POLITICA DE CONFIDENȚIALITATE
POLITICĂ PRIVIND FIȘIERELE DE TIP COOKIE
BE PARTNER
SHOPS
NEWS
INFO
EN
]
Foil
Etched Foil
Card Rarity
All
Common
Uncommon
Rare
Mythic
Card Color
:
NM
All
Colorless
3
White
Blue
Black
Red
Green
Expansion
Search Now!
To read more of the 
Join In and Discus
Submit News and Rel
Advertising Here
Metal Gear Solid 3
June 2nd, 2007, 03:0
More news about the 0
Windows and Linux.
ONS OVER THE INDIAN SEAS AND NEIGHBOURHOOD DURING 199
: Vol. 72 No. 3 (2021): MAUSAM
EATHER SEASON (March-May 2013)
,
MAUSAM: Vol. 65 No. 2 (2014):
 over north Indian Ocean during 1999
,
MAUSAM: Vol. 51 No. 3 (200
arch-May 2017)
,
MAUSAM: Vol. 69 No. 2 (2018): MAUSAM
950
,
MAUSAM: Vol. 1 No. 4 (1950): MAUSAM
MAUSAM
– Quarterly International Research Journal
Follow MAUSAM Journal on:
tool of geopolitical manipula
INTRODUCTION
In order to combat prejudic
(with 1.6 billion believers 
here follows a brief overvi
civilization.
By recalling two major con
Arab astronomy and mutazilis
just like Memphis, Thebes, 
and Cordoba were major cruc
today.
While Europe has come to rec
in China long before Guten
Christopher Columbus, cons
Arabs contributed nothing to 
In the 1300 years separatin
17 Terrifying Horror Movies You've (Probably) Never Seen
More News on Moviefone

=====

→ **WORK TO BE COMPLETED**
Please convert the lines in the records above into a Markdown table with two columns, "Row" and "Text": number each line in "Row", put the line in "Text", and skip any blank lines.

→ **ANSWER**
| Row | Text |
|---|---|
| 1 | POLITICA DE CONFIDENȚIALITATE |
| 2 | POLITICĂ PRIVIND FIȘIERELE DE TIP COOKIE |
| 3 | BE PARTNER |
| 4 | SHOPS |
| 5 | NEWS |
| 6 | INFO |
| 7 | EN |
| 8 | ] |
| 9 | Foil |
| 10 | Etched Foil |
| 11 | Card Rarity |
| 12 | All |
| 13 | Common |
| 14 | Uncommon |
| 15 | Rare |
| 16 | Mythic |
| 17 | Card Color |
| 18 | : |
| 19 | NM |
| 20 | All |
| 21 | Colorless |
| 22 | 3 |
| 23 | White |
| 24 | Blue |
| 25 | Black |
| 26 | Red |
| 27 | Green |
| 28 | Expansion |
| 29 | Search Now! |
| 30 | To read more of the  |
| 31 | Join In and Discus |
| 32 | Submit News and Rel |
| 33 | Advertising Here |
| 34 | Metal Gear Solid 3 |
| 35 | June 2nd, 2007, 03:0 |
| 36 | More news about the 0 |
| 37 | Windows and Linux. |
| 38 | ONS OVER THE INDIAN SEAS AND NEIGHBOURHOOD DURING 199 |
| 39 | : Vol. 72 No. 3 (2021): MAUSAM |
| 40 | EATHER SEASON (March-May 2013) |
| 41 | , |
| 42 | MAUSAM: Vol. 65 No. 2 (2014): |
| 43 |  over north Indian Ocean during 1999 |
| 44 | , |
| 45 | MAUSAM: Vol. 51 No. 3 (200 |
| 46 | arch-May 2017) |
| 47 | , |
| 48 | MAUSAM: Vol. 69 No. 2 (2018): MAUSAM |
| 49 | 950 |
| 50 | , |
| 51 | MAUSAM: Vol. 1 No. 4 (1950): MAUSAM |
| 52 | MAUSAM |
| 53 | – Quarterly International Research Journal |
| 54 | Follow MAUSAM Journal on: |
| 55 | tool of geopolitical manipula |
| 56 | INTRODUCTION |
| 57 | In order to combat prejudic |
| 58 | (with 1.6 billion believers  |
| 59 | here follows a brief overvi |
| 60 | civilization. |
| 61 | By recalling two major con |
| 62 | Arab astronomy and mutazilis |
| 63 | just like Memphis, Thebes,  |
| 64 | and Cordoba were major cruc |
| 65 | today. |
| 66 | While Europe has come to rec |
| 67 | in China long before Guten |
| 68 | Christopher Columbus, cons |
| 69 | Arabs contributed nothing to  |
| 70 | In the 1300 years separatin |
| 71 | 17 Terrifying Horror Movies You've (Probably) Never Seen |
| 72 | More News on Moviefone |